_The request_.
Please rewrite the records, changing every "common name" to "vernacular name" and leaving everything else untouched.
** START OF Supplied records **
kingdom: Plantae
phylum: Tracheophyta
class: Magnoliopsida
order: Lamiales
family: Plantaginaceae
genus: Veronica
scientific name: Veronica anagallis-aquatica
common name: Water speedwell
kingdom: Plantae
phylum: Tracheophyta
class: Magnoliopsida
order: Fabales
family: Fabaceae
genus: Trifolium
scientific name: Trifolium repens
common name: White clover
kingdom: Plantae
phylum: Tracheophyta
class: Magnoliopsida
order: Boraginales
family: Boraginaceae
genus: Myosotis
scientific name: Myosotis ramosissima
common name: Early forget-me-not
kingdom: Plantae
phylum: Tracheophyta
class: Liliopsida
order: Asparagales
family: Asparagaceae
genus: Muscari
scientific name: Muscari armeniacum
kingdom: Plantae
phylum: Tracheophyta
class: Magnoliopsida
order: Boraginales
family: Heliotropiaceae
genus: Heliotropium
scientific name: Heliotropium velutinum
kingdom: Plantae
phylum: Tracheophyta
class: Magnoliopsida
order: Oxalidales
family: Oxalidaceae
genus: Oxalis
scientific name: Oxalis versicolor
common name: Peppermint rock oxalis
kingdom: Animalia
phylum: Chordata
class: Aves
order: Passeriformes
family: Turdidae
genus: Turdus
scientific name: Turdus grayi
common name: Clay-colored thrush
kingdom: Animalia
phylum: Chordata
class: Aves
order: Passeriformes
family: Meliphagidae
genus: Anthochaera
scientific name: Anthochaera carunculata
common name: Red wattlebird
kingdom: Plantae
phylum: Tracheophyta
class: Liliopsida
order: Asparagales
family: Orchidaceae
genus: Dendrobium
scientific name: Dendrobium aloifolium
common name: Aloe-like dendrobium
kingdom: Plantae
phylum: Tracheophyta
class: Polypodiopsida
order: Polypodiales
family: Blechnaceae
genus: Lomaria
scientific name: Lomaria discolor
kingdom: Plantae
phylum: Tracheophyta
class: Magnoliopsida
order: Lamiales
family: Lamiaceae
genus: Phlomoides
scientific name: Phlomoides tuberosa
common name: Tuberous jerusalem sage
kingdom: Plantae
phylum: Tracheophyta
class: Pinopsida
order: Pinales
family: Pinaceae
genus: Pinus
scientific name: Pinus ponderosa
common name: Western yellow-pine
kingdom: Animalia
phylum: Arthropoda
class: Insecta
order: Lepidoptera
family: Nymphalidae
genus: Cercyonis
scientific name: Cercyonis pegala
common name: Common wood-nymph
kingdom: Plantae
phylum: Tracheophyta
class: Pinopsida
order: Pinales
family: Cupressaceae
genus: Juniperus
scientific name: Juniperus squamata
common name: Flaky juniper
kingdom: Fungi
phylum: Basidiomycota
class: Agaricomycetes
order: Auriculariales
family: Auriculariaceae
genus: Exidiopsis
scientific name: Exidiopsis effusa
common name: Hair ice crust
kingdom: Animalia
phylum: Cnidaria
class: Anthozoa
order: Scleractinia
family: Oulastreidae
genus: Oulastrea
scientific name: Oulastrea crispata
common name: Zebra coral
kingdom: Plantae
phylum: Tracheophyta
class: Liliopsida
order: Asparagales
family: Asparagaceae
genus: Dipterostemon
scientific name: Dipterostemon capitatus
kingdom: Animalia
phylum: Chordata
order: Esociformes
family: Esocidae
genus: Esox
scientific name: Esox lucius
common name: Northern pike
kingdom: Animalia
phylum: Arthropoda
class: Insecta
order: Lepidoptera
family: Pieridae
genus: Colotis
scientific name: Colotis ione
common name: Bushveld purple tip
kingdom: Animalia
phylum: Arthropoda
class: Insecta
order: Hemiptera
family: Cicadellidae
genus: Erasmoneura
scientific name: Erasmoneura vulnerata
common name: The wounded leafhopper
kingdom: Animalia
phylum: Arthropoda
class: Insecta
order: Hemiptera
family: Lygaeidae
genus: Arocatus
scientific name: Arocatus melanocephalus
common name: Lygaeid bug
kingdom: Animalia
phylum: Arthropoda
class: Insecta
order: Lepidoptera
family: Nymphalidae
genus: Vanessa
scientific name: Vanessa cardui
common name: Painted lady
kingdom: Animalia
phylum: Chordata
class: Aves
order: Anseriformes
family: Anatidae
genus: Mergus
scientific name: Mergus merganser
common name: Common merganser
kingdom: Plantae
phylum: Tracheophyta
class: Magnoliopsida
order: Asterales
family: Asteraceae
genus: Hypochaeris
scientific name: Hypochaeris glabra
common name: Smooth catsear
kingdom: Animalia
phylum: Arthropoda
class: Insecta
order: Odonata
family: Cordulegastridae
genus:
** END OF Supplied records **
_Answer for this exercise_.
kingdom: Plantae
phylum: Tracheophyta
class: Magnoliopsida
order: Lamiales
family: Plantaginaceae
genus: Veronica
scientific name: Veronica anagallis-aquatica
vernacular name: Water speedwell
kingdom: Plantae
phylum: Tracheophyta
class: Magnoliopsida
order: Fabales
family: Fabaceae
genus: Trifolium
scientific name: Trifolium repens
vernacular name: White clover
kingdom: Plantae
phylum: Tracheophyta
class: Magnoliopsida
order: Boraginales
family: Boraginaceae
genus: Myosotis
scientific name: Myosotis ramosissima
vernacular name: Early forget-me-not
kingdom: Plantae
phylum: Tracheophyta
class: Liliopsida
order: Asparagales
family: Asparagaceae
genus: Muscari
scientific name: Muscari armeniacum
kingdom: Plantae
phylum: Tracheophyta
class: Magnoliopsida
order: Boraginales
family: Heliotropiaceae
genus: Heliotropium
scientific name: Heliotropium velutinum
kingdom: Plantae
phylum: Tracheophyta
class: Magnoliopsida
order: Oxalidales
family: Oxalidaceae
genus: Oxalis
scientific name: Oxalis versicolor
vernacular name: Peppermint rock oxalis
kingdom: Animalia
phylum: Chordata
class: Aves
order: Passeriformes
family: Turdidae
genus: Turdus
scientific name: Turdus grayi
vernacular name: Clay-colored thrush
kingdom: Animalia
phylum: Chordata
class: Aves
order: Passeriformes
family: Meliphagidae
genus: Anthochaera
scientific name: Anthochaera carunculata
vernacular name: Red wattlebird
kingdom: Plantae
phylum: Tracheophyta
class: Liliopsida
order: Asparagales
family: Orchidaceae
genus: Dendrobium
scientific name: Dendrobium aloifolium
vernacular name: Aloe-like dendrobium
kingdom: Plantae
phylum: Tracheophyta
class: Polypodiopsida
order: Polypodiales
family: Blechnaceae
genus: Lomaria
scientific name: Lomaria discolor
kingdom: Plantae
phylum: Tracheophyta
class: Magnoliopsida
order: Lamiales
family: Lamiaceae
genus: Phlomoides
scientific name: Phlomoides tuberosa
vernacular name: Tuberous jerusalem sage
kingdom: Plantae
phylum: Tracheophyta
class: Pinopsida
order: Pinales
family: Pinaceae
genus: Pinus
scientific name: Pinus ponderosa
vernacular name: Western yellow-pine
kingdom: Animalia
phylum: Arthropoda
class: Insecta
order: Lepidoptera
family: Nymphalidae
genus: Cercyonis
scientific name: Cercyonis pegala
vernacular name: Common wood-nymph
kingdom: Plantae
phylum: Tracheophyta
class: Pinopsida
order: Pinales
family: Cupressaceae
genus: Juniperus
scientific name: Juniperus squamata
vernacular name: Flaky juniper
kingdom: Fungi
phylum: Basidiomycota
class: Agaricomycetes
order: Auriculariales
family: Auriculariaceae
genus: Exidiopsis
scientific name: Exidiopsis effusa
vernacular name: Hair ice crust
kingdom: Animalia
phylum: Cnidaria
class: Anthozoa
order: Scleractinia
family: Oulastreidae
genus: Oulastrea
scientific name: Oulastrea crispata
vernacular name: Zebra coral
kingdom: Plantae
phylum: Tracheophyta
class: Liliopsida
order: Asparagales
family: Asparagaceae
genus: Dipterostemon
scientific name: Dipterostemon capitatus
kingdom: Animalia
phylum: Chordata
order: Esociformes
family: Esocidae
genus: Esox
scientific name: Esox lucius
vernacular name: Northern pike
kingdom: Animalia
phylum: Arthropoda
class: Insecta
order: Lepidoptera
family: Pieridae
genus: Colotis
scientific name: Colotis ione
vernacular name: Bushveld purple tip
kingdom: Animalia
phylum: Arthropoda
class: Insecta
order: Hemiptera
family: Cicadellidae
genus: Erasmoneura
scientific name: Erasmoneura vulnerata
vernacular name: The wounded leafhopper
kingdom: Animalia
phylum: Arthropoda
class: Insecta
order: Hemiptera
family: Lygaeidae
genus: Arocatus
scientific name: Arocatus melanocephalus
vernacular name: Lygaeid bug
kingdom: Animalia
phylum: Arthropoda
class: Insecta
order: Lepidoptera
family: Nymphalidae
genus: Vanessa
scientific name: Vanessa cardui
vernacular name: Painted lady
kingdom: Animalia
phylum: Chordata
class: Aves
order: Anseriformes
family: Anatidae
genus: Mergus
scientific name: Mergus merganser
vernacular name: Common merganser
kingdom: Plantae
phylum: Tracheophyta
class: Magnoliopsida
order: Asterales
family: Asteraceae
genus: Hypochaeris
scientific name: Hypochaeris glabra
vernacular name: Smooth catsear
kingdom: Animalia
phylum: Arthropoda
class: Insecta
order: Odonata
family: Cordulegastridae
genus:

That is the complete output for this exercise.